Выбрать главу

И все было мило для него в Москве — и люди, и улицы, и звон разных Никол Мокрых и Никол на Щепах, и класси­ческий московский извозчик, и вся московская бестолочь. Отдышится он от Москвы и от московского плеврита, про­живет в Ялте два-три месяца — и снова разговоры всё о Москве. И все три сестры, повторяющие на разные лады: «В Москву, в Москву», — это все он же, один Антон Павло­вич, думавший вечно о Москве и постоянно стремившийся в Москву, где постоянно получал он плевриты и обострения процесса и которая, имею основание думать, укоротила ему жизнь.

II

Случалось, мы сговаривались по телефону, и я при­езжал к нему по делу — поговорить об «Яузляре», санато­рии ялтинского благотворительного общества, которым он очень интересовался, об устройстве какого-нибудь народно­го учителя или земской фельдшерицы, которые приехали лечиться в Ялту без денег; 2 но деловыми вопросами разго­вор никогда не кончался. Он ждал меня в своем кабинете с рассыпанными по полу газетами, — перечитывал он их великое множество, — с камином, набитым конвертами и письмами, которых он получал тоже великое множество, и тотчас после деловых разговоров начинал сообщать мне литературные новости, и говорили мы о новых талантливых писателях, появление которых он встречал с таким радо­стным чувством, о литературных веяниях, о всем том новом, хорошем и дурном, что входило в литературу и искусство. И лицо его оживлялось, и искорки юмора вспы­хивали в глазах. Приходилось говорить и о тех конфликтах, которыми полна русская жизнь, и о тех острых и больных вопросах, которые давно стоят перед русскою жизнью в их строгой повелительности, но разговор о них недолго про­должался. Лицо его делалось усталым и скучным, говорил он слова скучные и утомительные, приводил какой-нибудь случай из деревенской или обывательской жизни, характе­ризующий жестокость и некультурность этой жизни, иног­да приводил свои заграничные впечатления и охотно переходил на другие темы, и было видно, что ему скучно говорить и хочется уйти от надоедливой темы и что он не любит острого, требовательного, повелительного. И когда у меня вырывалось резкое, жесткое замечание о каком- нибудь его знакомом литераторе, ему было неприятно, и он начинал оправдывать его и приводить смягчающие вину обстоятельства.

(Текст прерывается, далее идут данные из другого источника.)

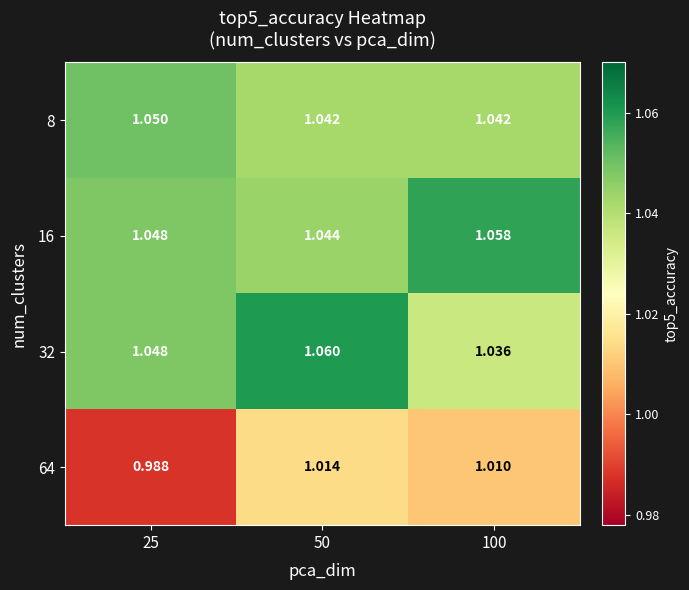

What is the maximum value shown in the chart?

1.1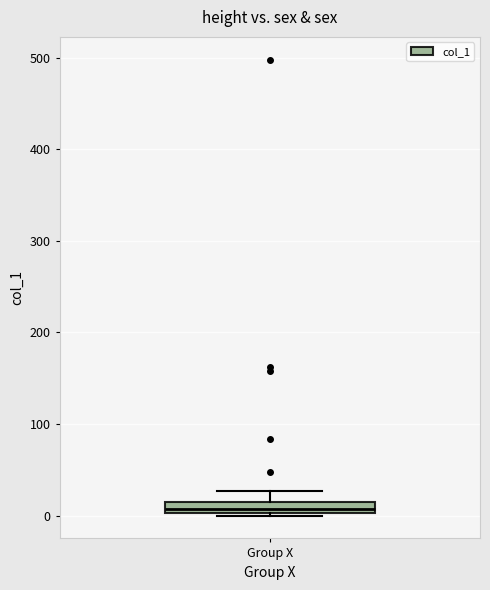

Where does the upper whisker of the box for Group X end on the y-axis? The values are not printed on the chart, so give them approximately, as read against the axis.

30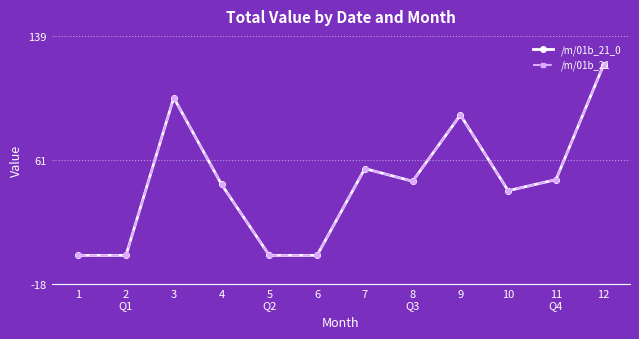

At which label does /m/01b_21_0 reach its minimum?

1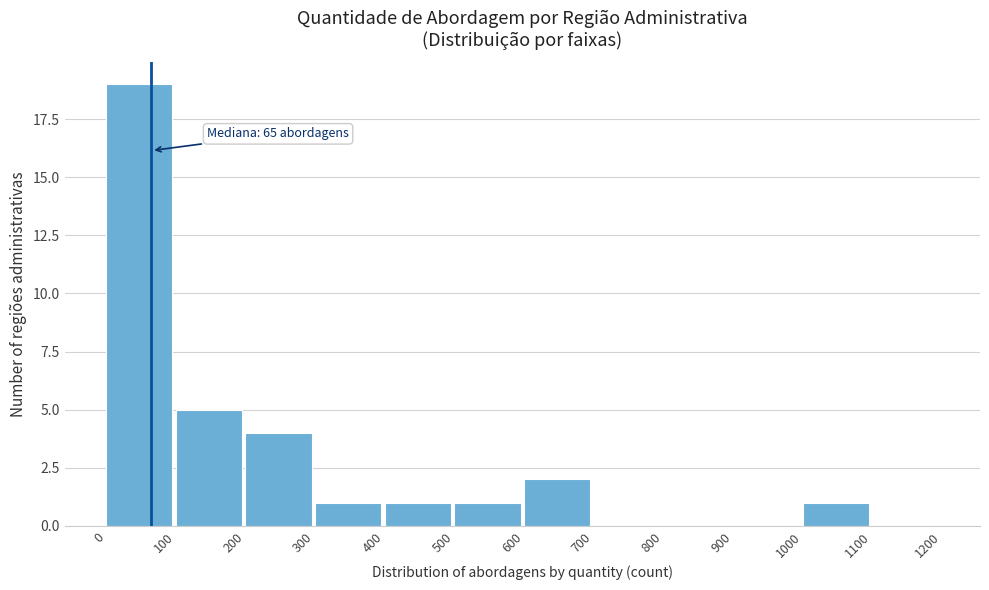

Over which range of the x-axis is the bar tallest?

0 to 100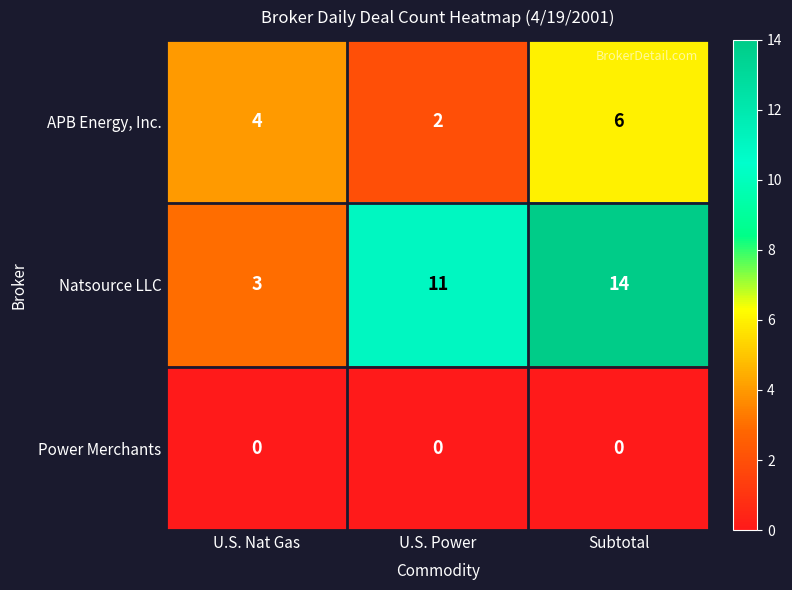

At which category is the sum across all series the highest?

Subtotal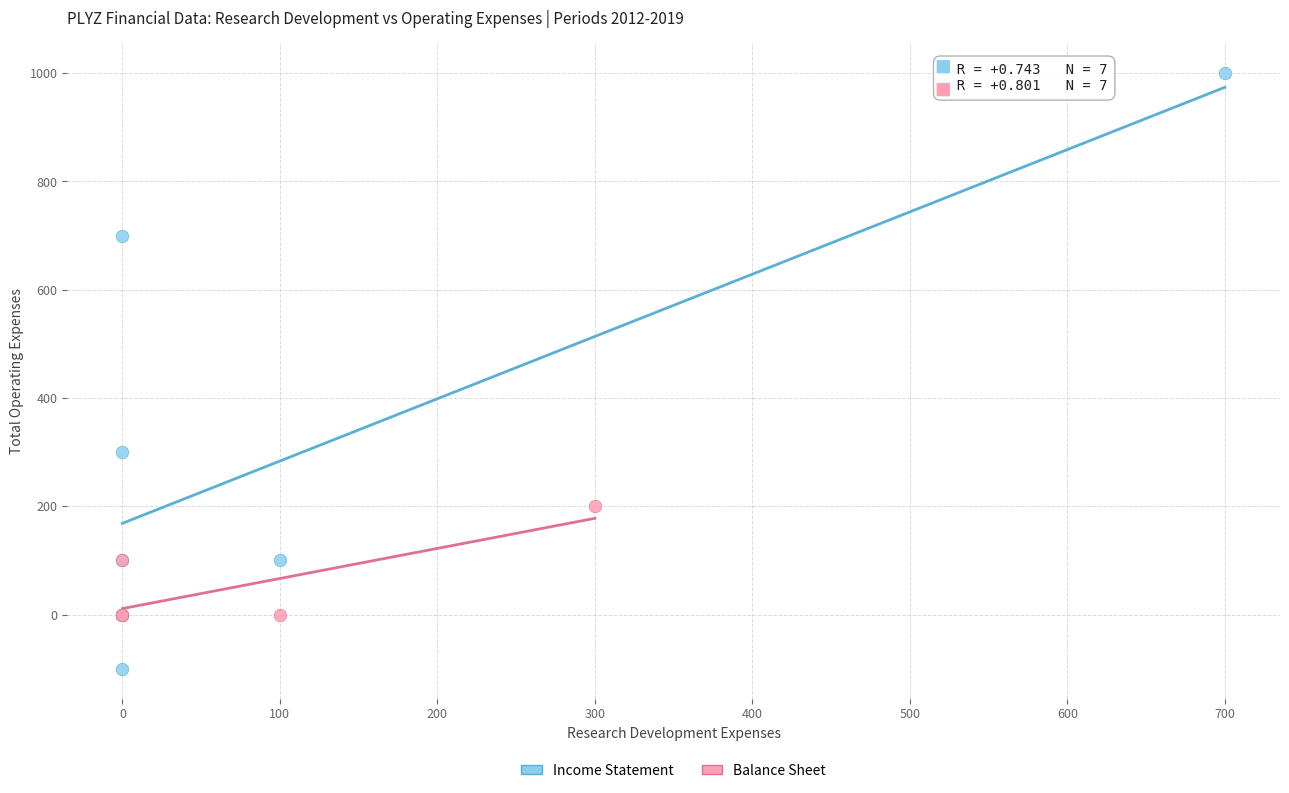

Which series has the largest Y range (max minus min)?

Income Statement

Он стоит предо мною в темном костюме, чуточку сгорбившись, с тихою речью и мягкими манерами, немнож­ко застенчивый. И в небольшом кабинете его есть малень­кий фонарик, совсем маленький, где может поместиться только коротенький диванчик, и когда Чехов говорит, он любит уходить в фонарик и сидеть на маленьком диванчи­ке. А в большом окне кабинета — разноцветные стекла, чтобы мягче был свет, и против фонарика, над камином, Левитан нарисовал маленькую картину — русская смут­ная, тихая даль со смутно освещенными стогами сена... 3 И встречал я у него людей добрых и мягких, нетребователь­ных и неповелительных, и не влекло его к людям строгим, которые остро ставят вопросы жизни и без колебаний отве­чают на них... 4

Я вспоминаю полученное письмо и передаю ему «покло­ны» — настоящие московские поклоны — от знакомых пи­сателей, которые любили его, и Антон Павлович улыбается ласковою улыбкой, от которой молодело и светлело хмурое лицо. И снова говорим мы о литературе и об искусстве, снова оживлялся он и смеялся своим коротким смешком, и румянец выступал на бледных щеках. И забывал он тогда Москву, и свою повышенную температуру, и свое унылое ялтинское одиночество.

Одиночество. Он был окружен нежной заботливостью родных и близких, широким и почтительным вниманием ялтинских людей, и тем не менее он был одинок — ему недоставало привычной, желанной литературной обстанов­ки, широкой и желанной московской жизни.